Ça pour être renommé, vous êtes renommé – ces frasques ont dû faire rire jusqu’aux papous de Nouvelle-Guinée… En tous cas, le jour où je veux couler une entreprise, je penserai à DMJB Conseil, promis – je vous mettrai toutefois en concurrence avec Alain Minc Conseil et Daffy Duck Conseil.
Mais pour conclure, j’ai du coup une meilleure idée. Gardons l’Hôtel de la Marine, et comme ce n’est pas tant le peuple qui a été cigale, que ses dirigeants et élites qui ont été d’une incompétence et d’une irresponsabilité crasses, il me semblerait bien qu’on vous prive de votre retraite chapeau, et qu’on saisisse, au moins pour quelques temps (le temps d’y voir clair sur la situation de cette banque) la plupart de vos biens, “mal acquis” au vu de la situation réelle de la plupart des banques.

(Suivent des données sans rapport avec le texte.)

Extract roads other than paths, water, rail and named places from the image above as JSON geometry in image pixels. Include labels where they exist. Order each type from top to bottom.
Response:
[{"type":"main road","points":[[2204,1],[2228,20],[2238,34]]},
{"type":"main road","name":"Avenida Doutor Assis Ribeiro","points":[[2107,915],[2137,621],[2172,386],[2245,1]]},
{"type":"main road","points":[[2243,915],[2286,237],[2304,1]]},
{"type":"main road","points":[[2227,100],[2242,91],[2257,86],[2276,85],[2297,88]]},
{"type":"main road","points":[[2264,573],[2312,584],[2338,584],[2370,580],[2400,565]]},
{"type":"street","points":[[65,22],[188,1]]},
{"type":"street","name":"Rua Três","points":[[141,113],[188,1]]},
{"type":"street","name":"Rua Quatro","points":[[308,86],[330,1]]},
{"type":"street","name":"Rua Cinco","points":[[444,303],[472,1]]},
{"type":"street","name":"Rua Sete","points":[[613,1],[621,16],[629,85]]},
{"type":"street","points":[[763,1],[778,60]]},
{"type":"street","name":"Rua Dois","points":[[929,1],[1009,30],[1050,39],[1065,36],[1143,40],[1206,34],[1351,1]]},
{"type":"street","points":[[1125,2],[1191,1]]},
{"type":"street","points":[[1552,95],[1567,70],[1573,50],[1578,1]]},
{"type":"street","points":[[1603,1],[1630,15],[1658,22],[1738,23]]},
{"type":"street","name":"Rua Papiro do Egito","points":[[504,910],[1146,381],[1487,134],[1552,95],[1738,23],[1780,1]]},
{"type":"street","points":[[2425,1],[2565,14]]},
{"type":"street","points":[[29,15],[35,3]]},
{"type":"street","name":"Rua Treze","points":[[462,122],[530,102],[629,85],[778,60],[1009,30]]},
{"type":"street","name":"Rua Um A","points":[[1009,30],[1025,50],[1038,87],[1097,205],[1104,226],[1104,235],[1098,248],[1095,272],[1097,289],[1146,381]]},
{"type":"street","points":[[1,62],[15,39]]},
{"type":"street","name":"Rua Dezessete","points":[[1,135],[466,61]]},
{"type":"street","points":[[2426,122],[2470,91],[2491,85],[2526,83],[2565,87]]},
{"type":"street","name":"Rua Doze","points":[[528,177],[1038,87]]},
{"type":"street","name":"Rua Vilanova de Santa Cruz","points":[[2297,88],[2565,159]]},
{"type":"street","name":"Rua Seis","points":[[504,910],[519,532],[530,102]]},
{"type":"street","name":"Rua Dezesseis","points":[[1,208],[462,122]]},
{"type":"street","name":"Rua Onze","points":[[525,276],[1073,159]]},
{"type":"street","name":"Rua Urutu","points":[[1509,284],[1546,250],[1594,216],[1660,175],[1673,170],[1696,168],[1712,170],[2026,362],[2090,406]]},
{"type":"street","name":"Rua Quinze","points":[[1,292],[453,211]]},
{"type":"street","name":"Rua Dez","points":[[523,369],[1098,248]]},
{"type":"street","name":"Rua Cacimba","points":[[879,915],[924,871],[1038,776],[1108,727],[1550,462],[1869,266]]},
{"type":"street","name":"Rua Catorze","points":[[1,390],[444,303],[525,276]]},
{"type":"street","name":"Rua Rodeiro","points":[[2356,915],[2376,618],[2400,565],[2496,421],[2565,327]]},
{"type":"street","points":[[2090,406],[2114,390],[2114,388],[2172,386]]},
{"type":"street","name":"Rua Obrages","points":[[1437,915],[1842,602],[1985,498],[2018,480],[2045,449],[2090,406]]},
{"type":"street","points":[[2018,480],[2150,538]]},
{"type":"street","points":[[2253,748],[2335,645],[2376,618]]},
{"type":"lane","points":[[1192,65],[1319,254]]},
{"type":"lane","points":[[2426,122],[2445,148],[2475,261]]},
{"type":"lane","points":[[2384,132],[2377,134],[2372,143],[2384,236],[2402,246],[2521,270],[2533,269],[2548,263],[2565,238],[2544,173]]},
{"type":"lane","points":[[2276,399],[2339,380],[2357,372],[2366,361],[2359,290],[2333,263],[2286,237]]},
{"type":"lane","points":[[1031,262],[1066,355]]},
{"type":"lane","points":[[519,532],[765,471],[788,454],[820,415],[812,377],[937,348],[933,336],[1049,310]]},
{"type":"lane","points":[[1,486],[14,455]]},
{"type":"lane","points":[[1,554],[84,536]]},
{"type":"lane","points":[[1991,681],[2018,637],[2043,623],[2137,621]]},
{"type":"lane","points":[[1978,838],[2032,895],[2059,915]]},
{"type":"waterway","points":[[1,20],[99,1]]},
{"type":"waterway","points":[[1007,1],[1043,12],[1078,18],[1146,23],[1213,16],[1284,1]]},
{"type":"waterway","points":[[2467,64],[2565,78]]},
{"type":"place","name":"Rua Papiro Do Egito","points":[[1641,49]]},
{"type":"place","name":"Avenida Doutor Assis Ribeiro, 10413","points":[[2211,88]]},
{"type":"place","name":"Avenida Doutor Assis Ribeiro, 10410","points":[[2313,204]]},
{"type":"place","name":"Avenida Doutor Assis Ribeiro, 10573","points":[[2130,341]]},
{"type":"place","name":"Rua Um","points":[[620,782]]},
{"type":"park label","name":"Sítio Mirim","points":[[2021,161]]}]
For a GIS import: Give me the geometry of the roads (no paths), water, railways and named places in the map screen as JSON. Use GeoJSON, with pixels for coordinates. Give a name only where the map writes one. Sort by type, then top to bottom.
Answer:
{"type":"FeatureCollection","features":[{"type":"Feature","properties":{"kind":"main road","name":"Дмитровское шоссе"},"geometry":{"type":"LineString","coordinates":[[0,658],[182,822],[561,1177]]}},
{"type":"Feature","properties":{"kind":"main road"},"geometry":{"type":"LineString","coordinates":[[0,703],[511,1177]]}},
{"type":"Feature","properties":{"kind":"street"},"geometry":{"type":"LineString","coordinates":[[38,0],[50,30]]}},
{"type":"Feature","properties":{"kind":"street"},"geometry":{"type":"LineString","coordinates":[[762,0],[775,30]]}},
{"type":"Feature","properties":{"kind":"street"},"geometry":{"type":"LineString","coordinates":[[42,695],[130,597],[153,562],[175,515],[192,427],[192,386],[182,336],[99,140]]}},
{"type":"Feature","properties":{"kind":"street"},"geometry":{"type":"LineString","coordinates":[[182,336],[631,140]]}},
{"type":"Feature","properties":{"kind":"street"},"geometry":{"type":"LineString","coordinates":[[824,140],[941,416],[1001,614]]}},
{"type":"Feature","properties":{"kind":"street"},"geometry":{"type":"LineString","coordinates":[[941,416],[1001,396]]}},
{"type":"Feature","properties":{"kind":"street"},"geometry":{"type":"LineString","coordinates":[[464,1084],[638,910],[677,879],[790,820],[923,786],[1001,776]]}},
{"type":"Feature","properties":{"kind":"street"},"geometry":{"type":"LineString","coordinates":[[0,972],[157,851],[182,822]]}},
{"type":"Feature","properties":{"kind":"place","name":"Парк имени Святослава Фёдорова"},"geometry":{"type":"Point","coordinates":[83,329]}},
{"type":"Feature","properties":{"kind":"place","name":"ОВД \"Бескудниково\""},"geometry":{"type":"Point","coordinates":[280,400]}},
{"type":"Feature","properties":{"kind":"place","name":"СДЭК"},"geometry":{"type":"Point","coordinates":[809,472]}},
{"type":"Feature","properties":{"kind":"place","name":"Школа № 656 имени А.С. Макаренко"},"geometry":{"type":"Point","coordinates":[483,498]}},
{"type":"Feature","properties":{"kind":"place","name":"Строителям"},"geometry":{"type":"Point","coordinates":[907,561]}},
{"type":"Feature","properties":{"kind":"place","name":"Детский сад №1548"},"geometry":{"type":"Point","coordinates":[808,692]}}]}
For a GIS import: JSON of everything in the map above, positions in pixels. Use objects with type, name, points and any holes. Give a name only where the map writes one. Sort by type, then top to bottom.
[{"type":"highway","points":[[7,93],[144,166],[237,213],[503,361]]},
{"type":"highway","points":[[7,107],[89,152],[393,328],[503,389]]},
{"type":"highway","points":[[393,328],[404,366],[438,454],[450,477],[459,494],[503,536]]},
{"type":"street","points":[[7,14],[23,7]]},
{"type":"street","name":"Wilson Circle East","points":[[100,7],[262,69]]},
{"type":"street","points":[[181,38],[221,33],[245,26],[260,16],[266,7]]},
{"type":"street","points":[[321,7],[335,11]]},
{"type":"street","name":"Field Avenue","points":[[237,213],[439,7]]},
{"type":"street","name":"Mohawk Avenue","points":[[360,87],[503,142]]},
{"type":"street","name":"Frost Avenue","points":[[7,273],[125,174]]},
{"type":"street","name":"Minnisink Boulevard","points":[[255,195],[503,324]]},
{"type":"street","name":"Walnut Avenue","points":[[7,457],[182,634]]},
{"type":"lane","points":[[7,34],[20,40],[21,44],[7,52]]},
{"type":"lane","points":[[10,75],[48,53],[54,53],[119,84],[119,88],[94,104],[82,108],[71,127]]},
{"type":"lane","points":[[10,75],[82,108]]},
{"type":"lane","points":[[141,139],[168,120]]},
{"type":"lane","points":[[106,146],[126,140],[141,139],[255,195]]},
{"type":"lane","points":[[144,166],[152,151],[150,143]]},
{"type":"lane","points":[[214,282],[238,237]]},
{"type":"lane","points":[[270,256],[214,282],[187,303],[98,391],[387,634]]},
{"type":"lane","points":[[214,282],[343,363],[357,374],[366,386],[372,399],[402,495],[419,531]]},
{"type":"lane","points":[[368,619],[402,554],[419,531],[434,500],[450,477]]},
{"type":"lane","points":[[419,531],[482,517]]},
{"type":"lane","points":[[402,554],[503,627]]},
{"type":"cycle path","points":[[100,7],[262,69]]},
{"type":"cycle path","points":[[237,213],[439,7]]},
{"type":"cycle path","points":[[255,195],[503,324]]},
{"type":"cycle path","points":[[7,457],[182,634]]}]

Je me permets de “souligner la vertu pédagogique d’une proposition reconnaissant la nécessité” pour des dirigeants qui ont été beaucoup trop cupides “de se priver pendant plusieurs décennies de certains de leurs immeubles”, cela participera à l’édification morale des suivants.
Qu’en pensez-vous ?
Je termine par cette pensée personnelle : “Les PDG de Banque osent tout, c’est même à ça qu’on les reconnaît.”
Olivier Berruyer, Président d’Honneur du blog www.les-crises.fr.
P.S. Et encore, je ne relève même pas le fait que je fais partie de la “hélas génération suivante” – puisque j’ai bien entendu la ferme intention de NE PAS rembourser les dettes de VOTRE génération. Comme aurait aussi pu le dire Jean de la fontaine : “Vous avez emprunté, M. Bouton, j’en suis fort aise, et bien remboursez maintenant.”